On ne manquera pas de dire : « cette satire des mœurs de nos grand’mamans fait sourire aujourd’hui. Cela a un air démodé et désuet comme les crinolines de la scène devant une salle d’entravées. Ces Benoiton et ces Formichel, c’était la société de l’âge d’or, comparée à la nôtre. Quelle n’était pas l’innocence de ce temps-là ! Sardou n’avait pas prévu le Paris du XXe siècle, etc., etc. » On ne manquera pas de le dire, parce que c’est le développement usité et de « style, » en pareil cas. Mais je le crois inexact. Entre les mœurs de 1865 et les nôtres, la différence est de degré, non de nature : celles-ci étaient en germe dans celles-là. Entre l’une et l’autre société le rapport est de parenté et de filiation. Le mouvement qui, depuis, s’est accéléré et précipité, était dès lors commencé. Et c’est le mérite de l’observateur d’en avoir discerné les signes et indiqué le sens. C’étaient des promesses : l’avenir les a tenues.

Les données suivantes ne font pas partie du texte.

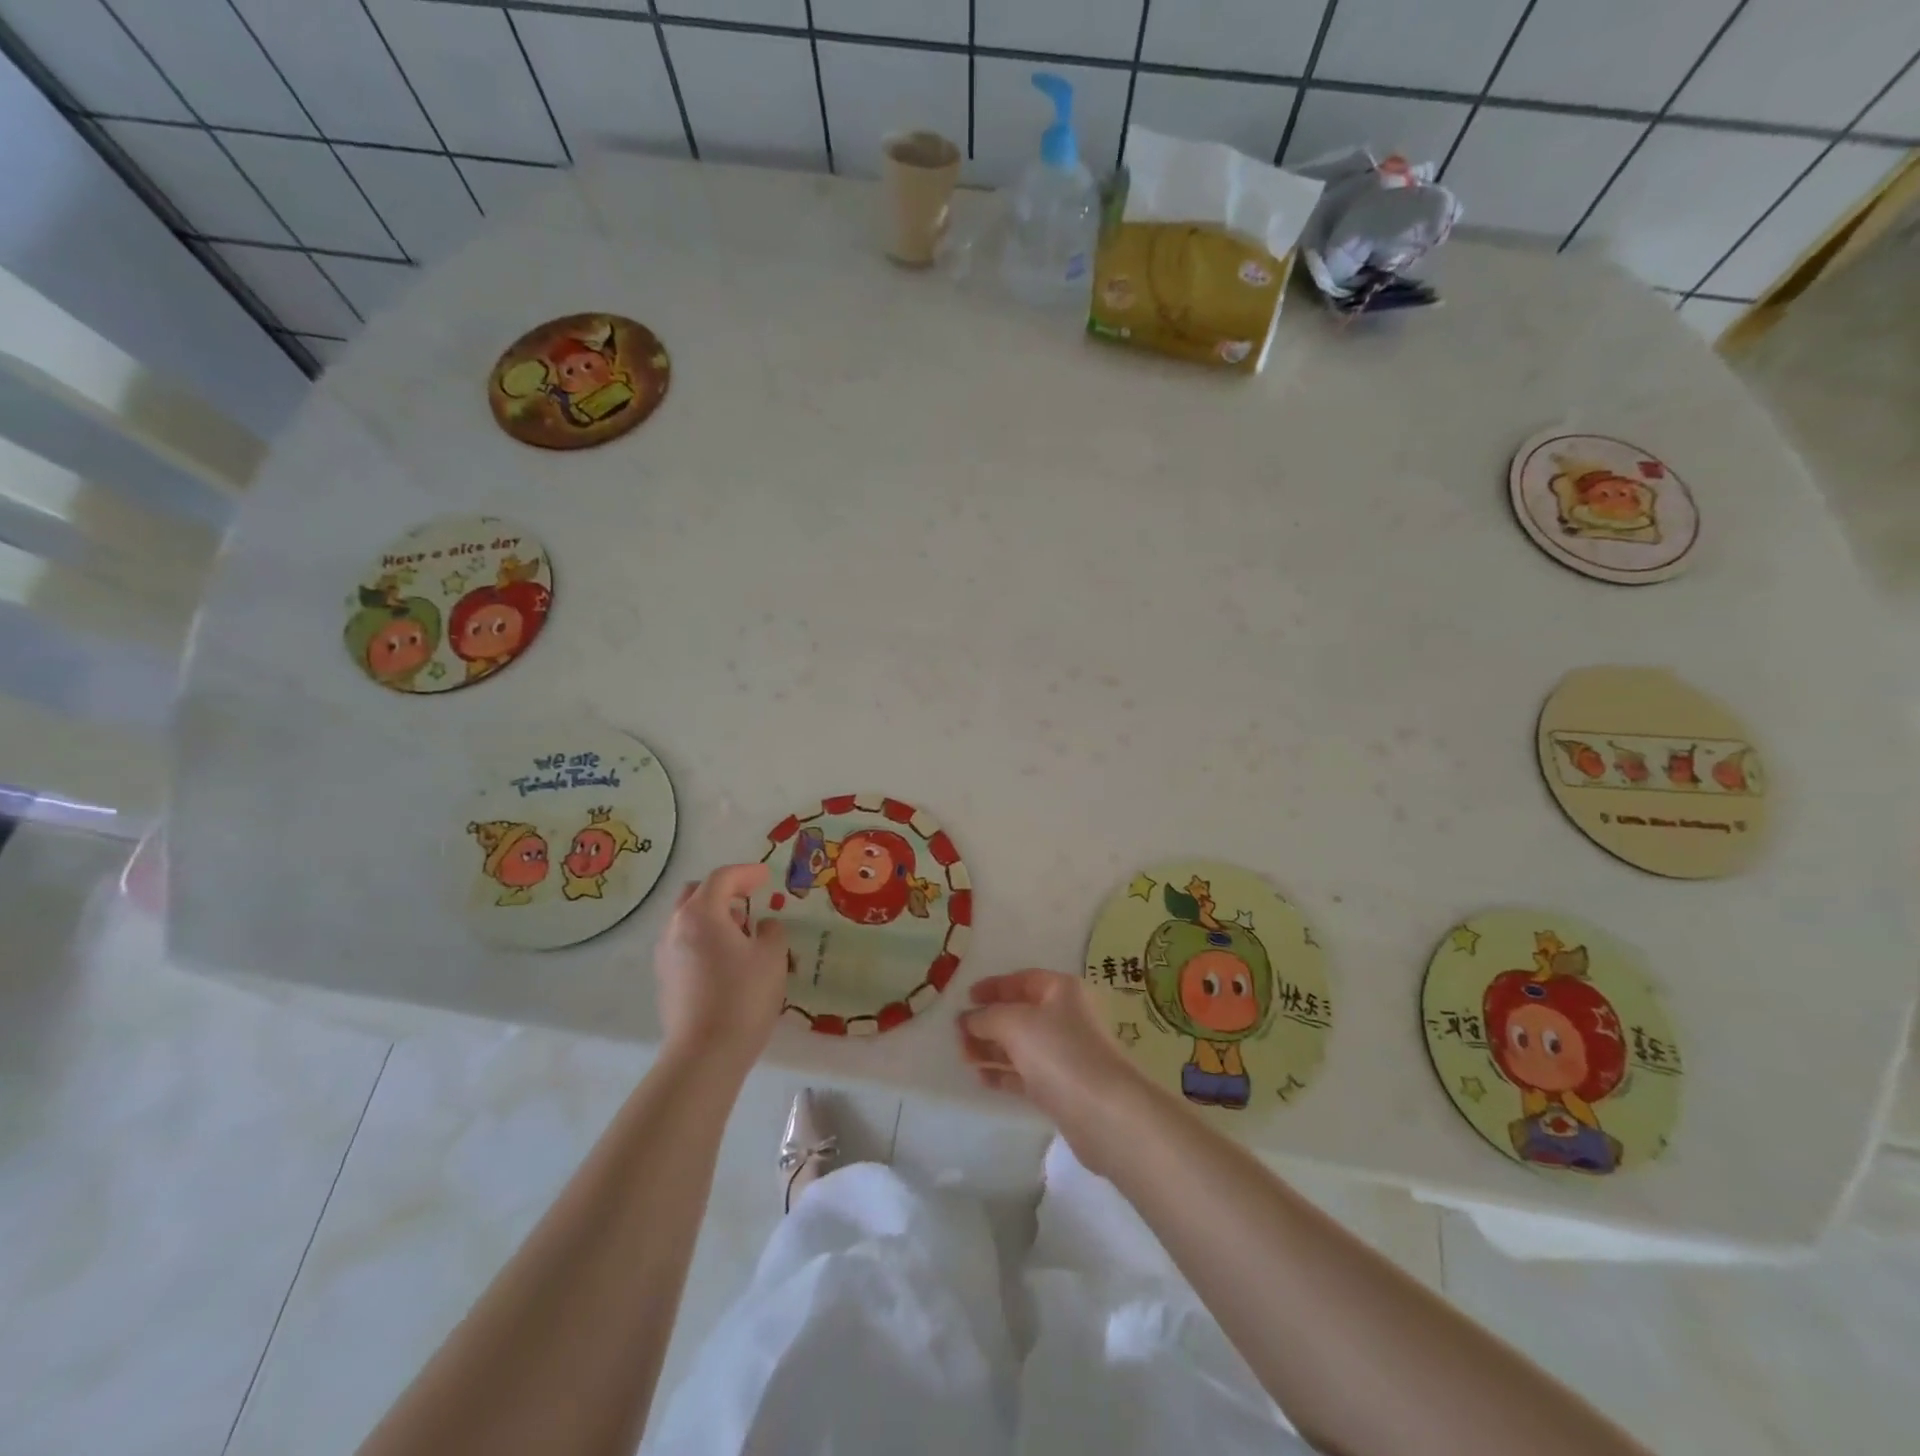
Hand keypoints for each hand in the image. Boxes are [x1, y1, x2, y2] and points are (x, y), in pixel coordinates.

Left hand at [653, 864, 788, 1072]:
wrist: (704, 1055)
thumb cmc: (743, 997)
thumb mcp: (772, 957)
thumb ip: (771, 932)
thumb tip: (762, 927)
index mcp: (701, 914)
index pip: (722, 878)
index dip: (747, 873)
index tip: (766, 877)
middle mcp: (676, 927)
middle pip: (696, 894)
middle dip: (723, 891)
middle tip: (749, 899)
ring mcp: (665, 955)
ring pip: (687, 920)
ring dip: (713, 916)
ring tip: (741, 933)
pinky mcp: (664, 980)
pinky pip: (684, 944)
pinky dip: (704, 939)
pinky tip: (726, 960)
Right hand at [958, 969, 1148, 1168]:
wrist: (1103, 1112)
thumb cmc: (1059, 1052)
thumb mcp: (1015, 1023)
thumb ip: (987, 1017)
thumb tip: (968, 1019)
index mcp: (1062, 990)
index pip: (1023, 980)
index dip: (993, 986)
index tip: (966, 997)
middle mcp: (1066, 1017)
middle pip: (1020, 1014)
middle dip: (988, 1022)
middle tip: (958, 1034)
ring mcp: (1065, 1054)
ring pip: (1021, 1046)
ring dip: (991, 1049)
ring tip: (963, 1057)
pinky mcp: (1062, 1087)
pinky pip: (1026, 1074)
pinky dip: (1004, 1074)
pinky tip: (981, 1079)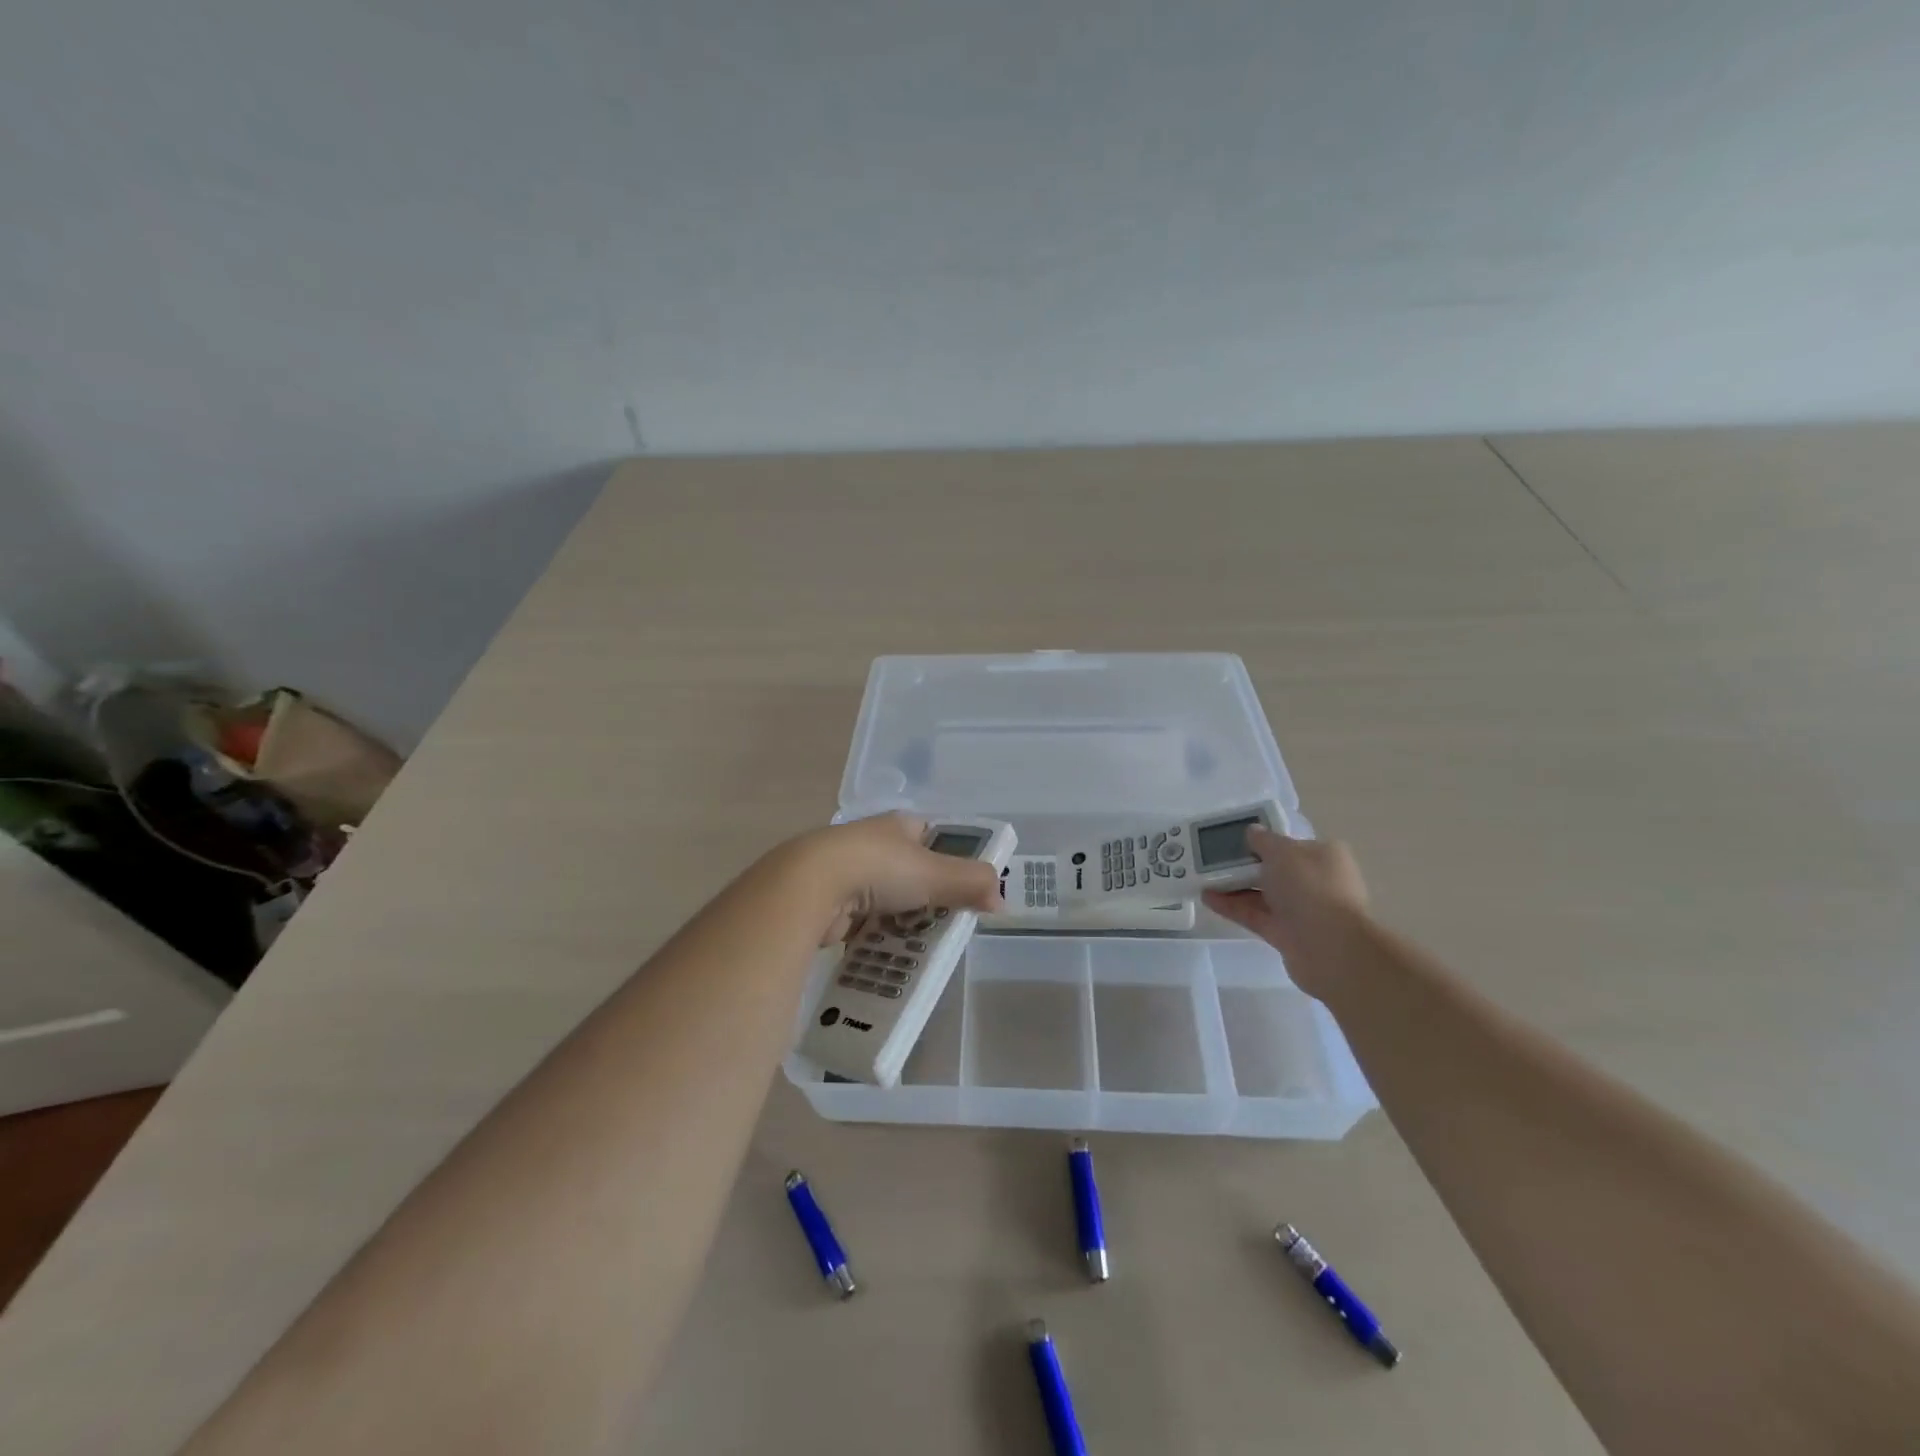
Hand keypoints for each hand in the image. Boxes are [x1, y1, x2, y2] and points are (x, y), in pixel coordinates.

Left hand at [800, 813, 1003, 947]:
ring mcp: (846, 874)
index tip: (965, 887)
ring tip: (921, 948)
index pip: (931, 835)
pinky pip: (861, 925)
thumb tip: (1002, 900)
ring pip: (885, 901)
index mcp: (896, 825)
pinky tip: (887, 957)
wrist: (809, 887)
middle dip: (926, 898)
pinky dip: (874, 940)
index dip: (950, 857)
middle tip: (947, 925)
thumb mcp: (935, 873)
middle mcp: (870, 844)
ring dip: (900, 922)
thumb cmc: (878, 868)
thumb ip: (972, 883)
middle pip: (909, 871)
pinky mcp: (828, 905)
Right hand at [1202, 828, 1368, 998]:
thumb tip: (1252, 832)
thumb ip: (1263, 840)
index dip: (1265, 840)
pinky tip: (1208, 898)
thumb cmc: (1310, 887)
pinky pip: (1256, 915)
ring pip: (1263, 894)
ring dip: (1235, 886)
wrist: (1329, 947)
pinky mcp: (1287, 934)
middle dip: (1246, 865)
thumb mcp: (1282, 852)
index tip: (1238, 840)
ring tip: (1202, 878)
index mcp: (1324, 856)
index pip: (1292, 844)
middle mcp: (1316, 882)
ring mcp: (1302, 910)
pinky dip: (1234, 906)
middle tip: (1214, 858)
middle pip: (1275, 870)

En notre année 1911 j’entends dire qu’un des problèmes les plus inquiétans, et d’autant plus inquiétant qu’on n’y aperçoit aucune solution, est celui de la « vie chère. » Non que les prix des diverses denrées, objets de consommation, pièces d’habillement, moyens de transport, aient augmenté. Le prix en aurait plutôt diminué. Ce qui s’est développé dans des proportions considérables, c’est le besoin de bien-être, c’est le goût du luxe ou de sa parodie. Écoutez Clotilde dire à Champrosé, en 1865 : « Il n’y a plus d’hommes assez riches pour prendre femme. — Parce que ? — Parce que l’aisance d’autrefois est la gêne d’aujourd’hui. Exemple : un employé de trois mille francs s’estimait jadis très heureux d’épouser trente mille francs de dol ; mais au prix croissant de toutes choses, et devant ce désir furieux de bien-être qui a gagné toutes les classes, qu’une fille lui apporte soixante mille francs de dot, il vous dira sagement que six mille francs de revenu sont la pauvreté, et, viennent les enfans, c’est la misère. » Clotilde n’aurait rien à changer aujourd’hui à ces déclarations pessimistes, sauf que les placemens de père de famille ne sont plus guère au taux de cinq pour cent.